- Opening Delimiter -
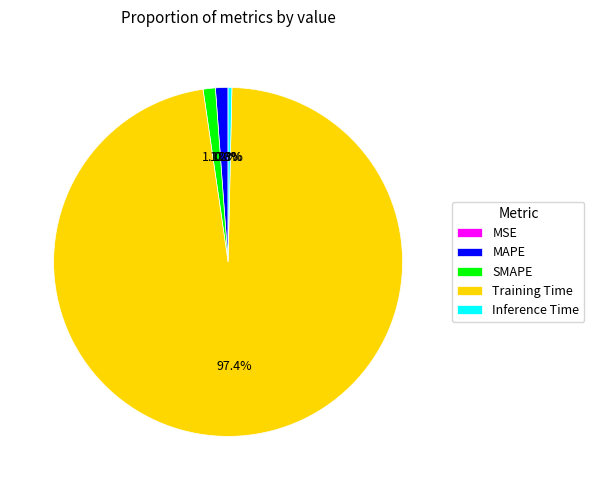

To the nearest percent, what is the difference between the SMAPE and Training Time slice percentages?

96%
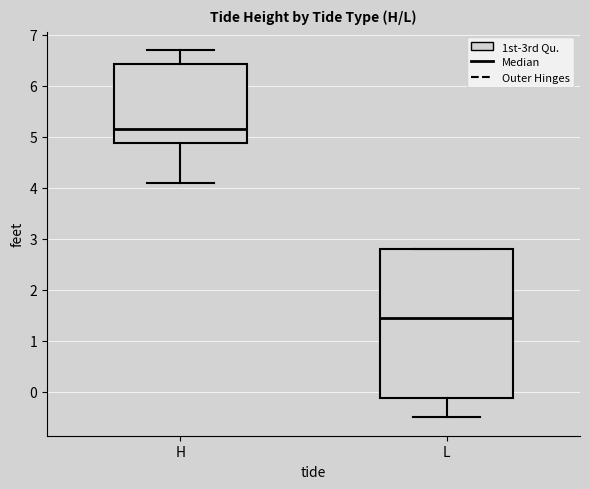

Reading left to right, transcribe this box plot: for each box, give where its median line is, the range the box spans, and where its two whiskers end, as read against the y-axis. The values are not printed on the chart, so give them approximately, as read against the axis.

H: median 5.2, box 4.9 to 6.4, whiskers 4.1 to 6.7
L: median 1.5, box -0.1 to 2.8, whiskers -0.5 to 2.8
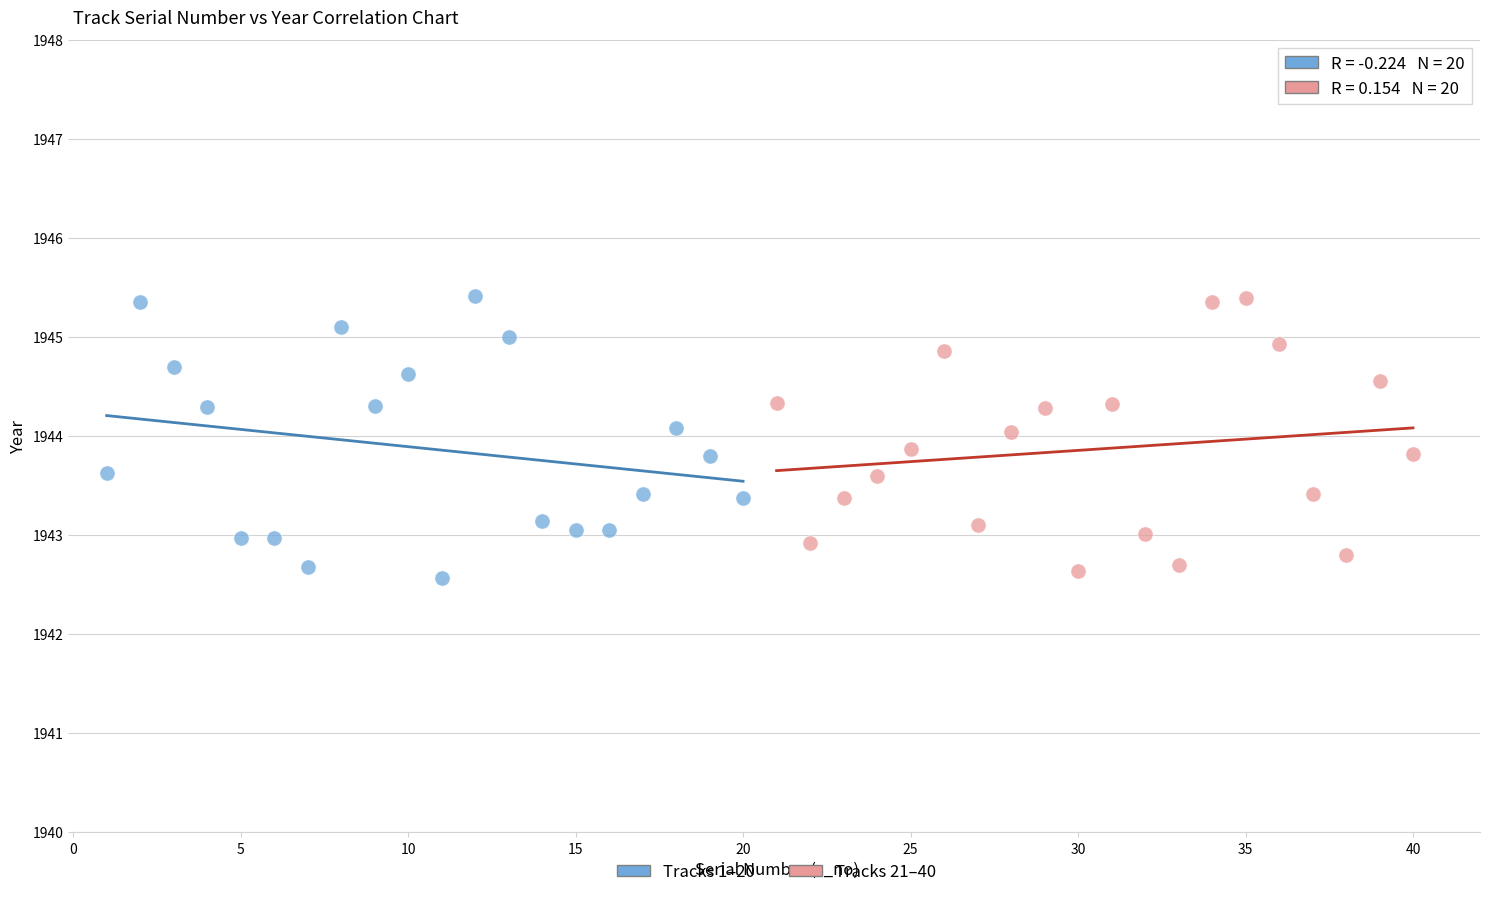

Which series contains the lowest Y value?

Tracks 1–20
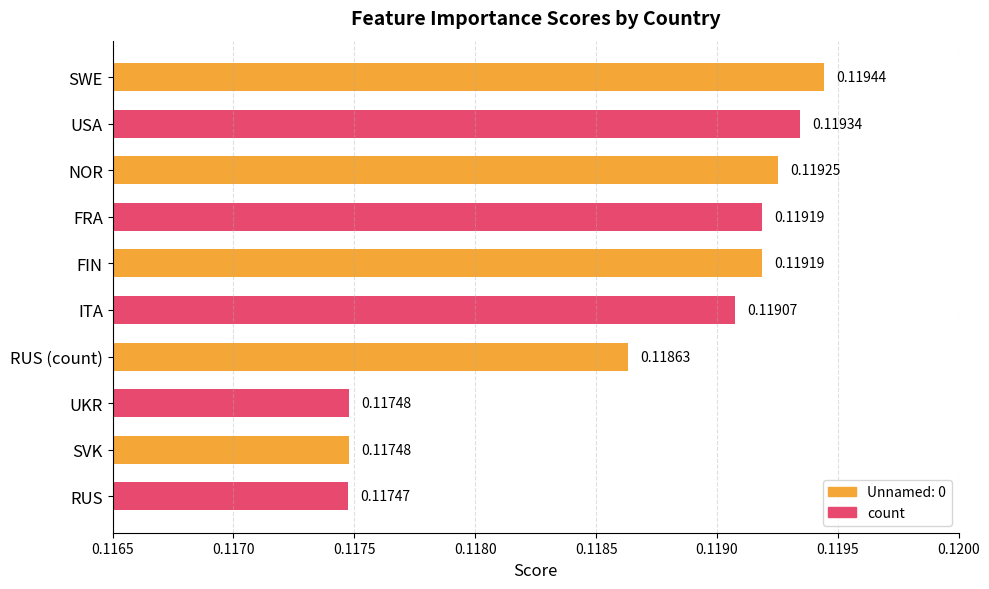

Which has a higher value, FRA or RUS?

FRA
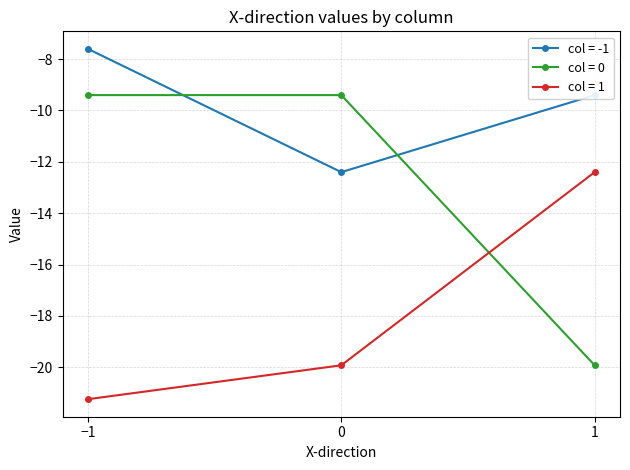

What is the sum of the col = -1 values at 1 and 0?

-21.8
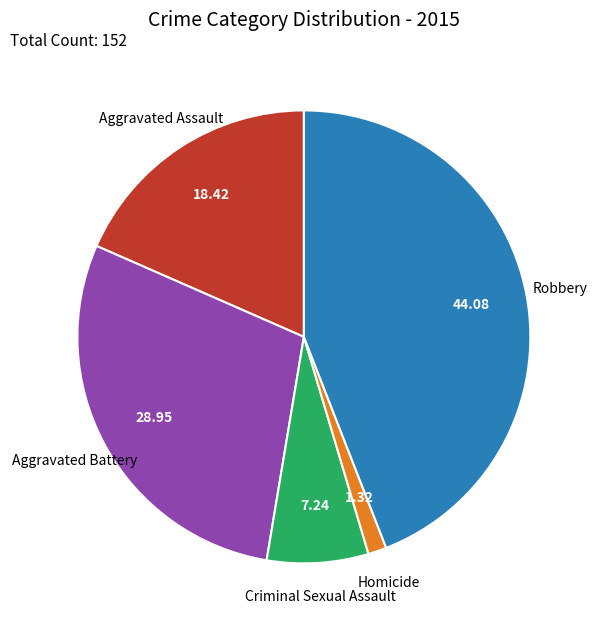

Is there a majority slice in this chart?

No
- Closing Delimiter -
* Request *
Rewrite all of the material above as a numbered list, one line per item, with blank lines left out. Leave the pictures out of your answer.

* Reply to the exercise *
1. To the nearest percent, what is the difference between the SMAPE and Training Time slice percentages?
2. 96%
3. Reading left to right, transcribe this box plot: for each box, give where its median line is, the range the box spans, and where its two whiskers end, as read against the y-axis. The values are not printed on the chart, so give them approximately, as read against the axis.
4. H: median 5.2, box 4.9 to 6.4, whiskers 4.1 to 6.7
5. L: median 1.5, box -0.1 to 2.8, whiskers -0.5 to 2.8
6. Which series contains the lowest Y value?
7. Tracks 1–20
8. Which has a higher value, FRA or RUS?
9. FRA
10. What is the sum of the col = -1 values at 1 and 0?
11. -21.8
12. Is there a majority slice in this chart?
13. No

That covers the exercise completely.